Re: [PATCH 4/7] sched/fair: Avoid unnecessary balancing of asymmetric capacity groups

From: Morten Rasmussen
Date: Fri Feb 23 2018 - 11:38:14 EST


On Tue, Feb 20, 2018 at 07:26:05PM +0100, Peter Zijlstra wrote:
> On Tue, Feb 20, 2018 at 04:33:52PM +0000, Morten Rasmussen wrote:
> > On Mon, Feb 19, 2018 at 04:10:11PM +0100, Peter Zijlstra wrote:
> > > On Thu, Feb 15, 2018 at 04:20:51PM +0000, Morten Rasmussen wrote:
> > > > +/*
> > > > + * group_similar_cpu_capacity: Returns true if the minimum capacity of the
> > > > + * compared groups differ by less than 12.5%.
> > > > + */
> > > > +static inline bool
> > > > +group_similar_cpu_capacity(struct sched_group *sg, struct sched_group *ref)
> > > > +{
> > > > + long diff = sg->sgc->min_capacity - ref->sgc->min_capacity;
> > > > + long max = max(sg->sgc->min_capacity, ref->sgc->min_capacity);
> > > > +
> > > > + return abs(diff) < max >> 3;
> > > > +}
> > >
> > > This seems a fairly random and dodgy heuristic.
> >
> > I can't deny that :-)
> >
> > We need to somehow figure out if we are doing asymmetric cpu capacity
> > balancing or normal SMP balancing. We probably don't care about
> > migrating tasks if the capacities are nearly identical. But how much is
> > 'nearly'?
> >
> > We could make it strictly equal as long as sgc->min_capacity is based on
> > capacity_orig. If we let things like rt-pressure influence
> > sgc->min_capacity, it might become a mess.
>
> See, that is the problem, I think it this min_capacity thing is
> influenced by rt-pressure and the like.
>
> See update_cpu_capacity(), min_capacity is set after we add the RT scale
> factor thingy, and then update_group_capacity() filters the min of the
> whole group. The thing only ever goes down.
>
> But this means that if a big CPU has a very high IRQ/RT load, its
> capacity will dip below that of a little core and min_capacity for the
> big group as a whole will appear smaller than that of the little group.
>
> Or am I now terminally confused again?

No, I think you are right, or I'm equally confused.

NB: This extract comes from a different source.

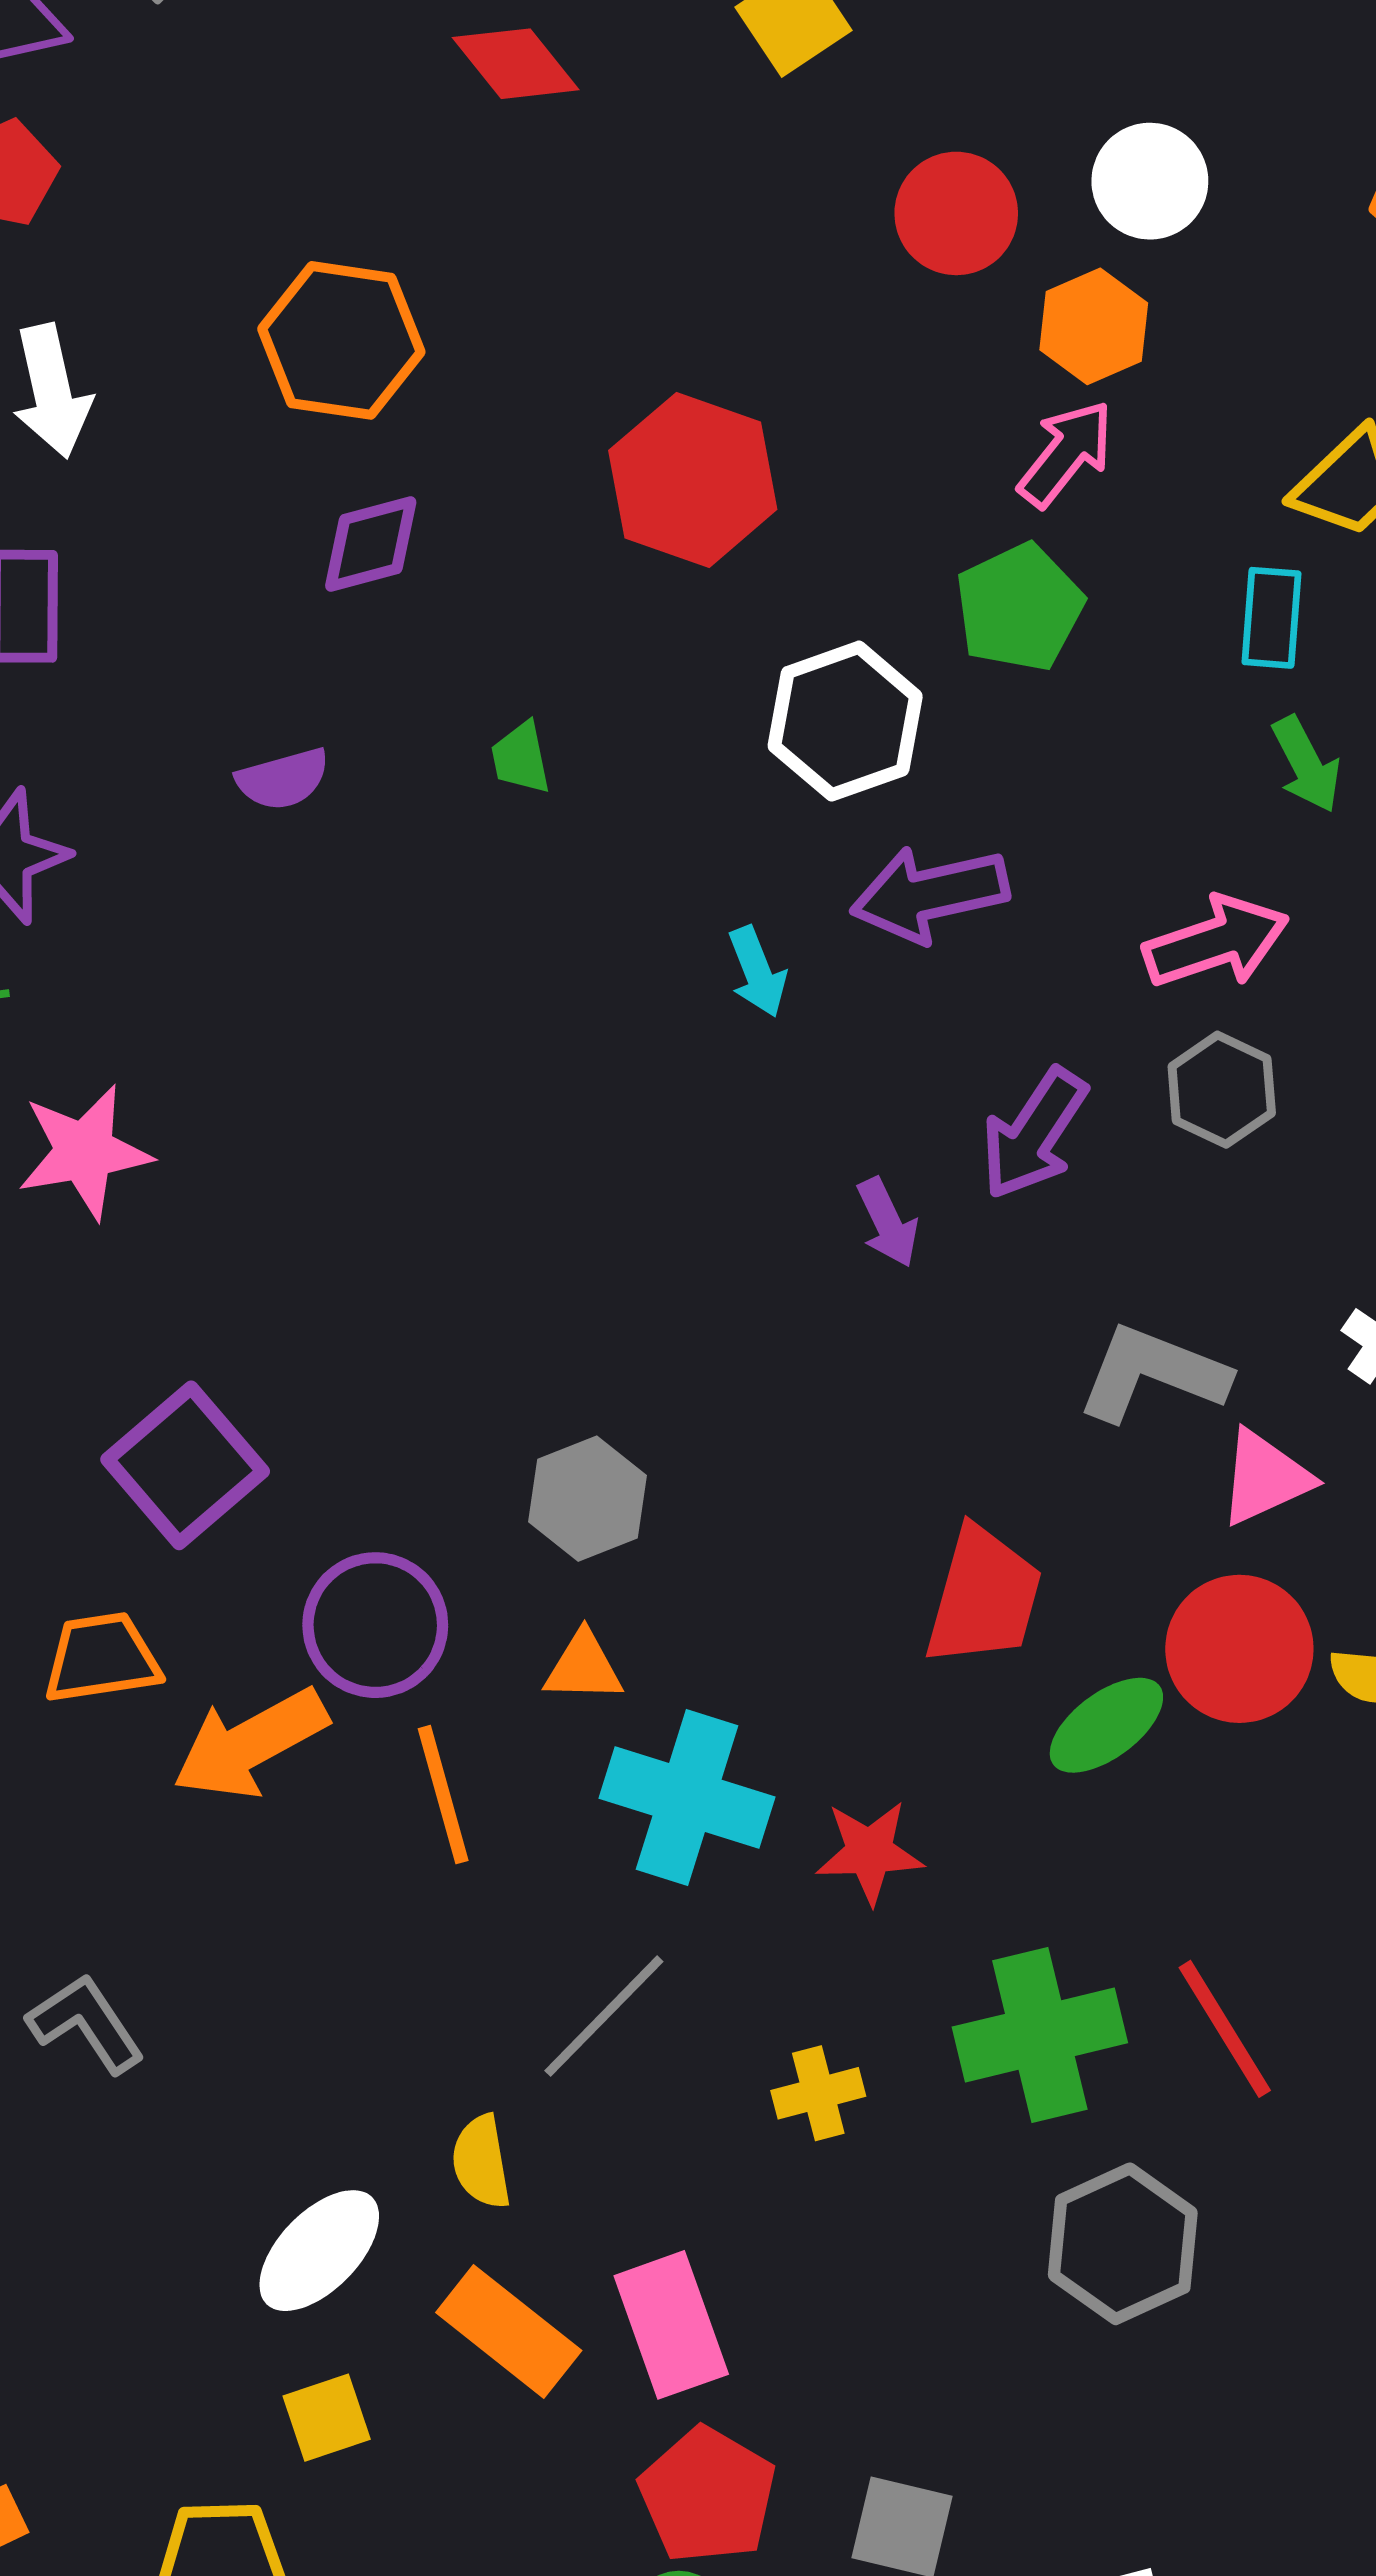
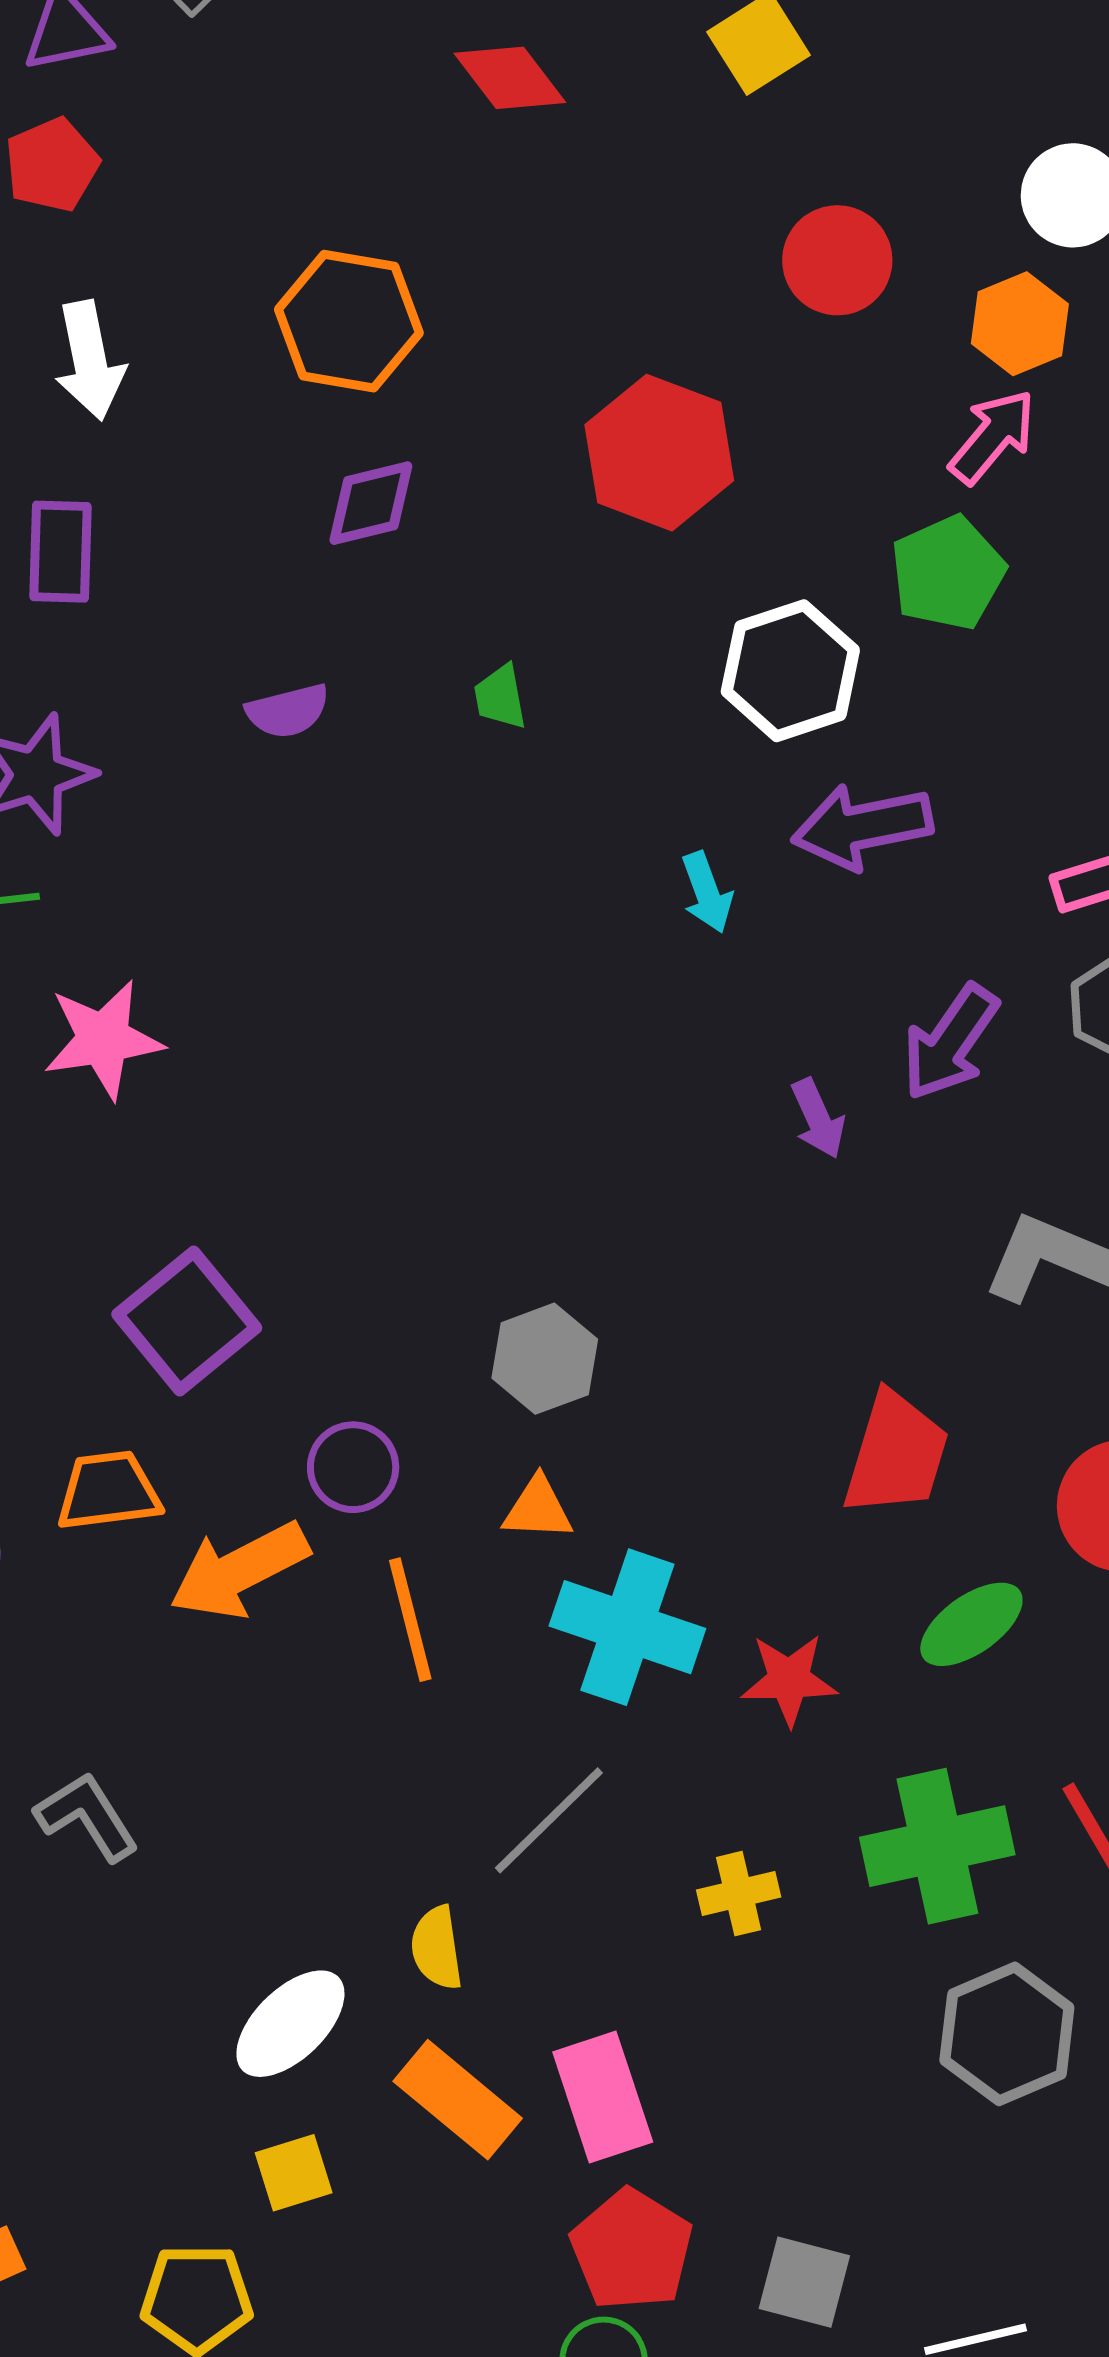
red circle: (956, 213) -> (837, 260), moved
purple circle: (375, 1625) -> (353, 1467), size x0.7
green ellipse: (1106, 1725) -> (971, 1624), moved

I don't think we can avoid having some sort of margin to decide when
capacities are significantly different if we want to keep this patch.

Looking more into this, I realized that we do already have similar
comparison and margin in group_smaller_cpu_capacity(). So I'm going to
look using that instead if possible.

The commit message could use some clarification too as we do in fact
already use group_smaller_cpu_capacity() to bail out of pulling big
tasks from big cpus to little. However, there are cases where it is fine
to have sum_nr_running > group_weight on the big side and cases where it
is fine to have the bigs idling while the littles are lightly utilized
which should be addressed by this patch.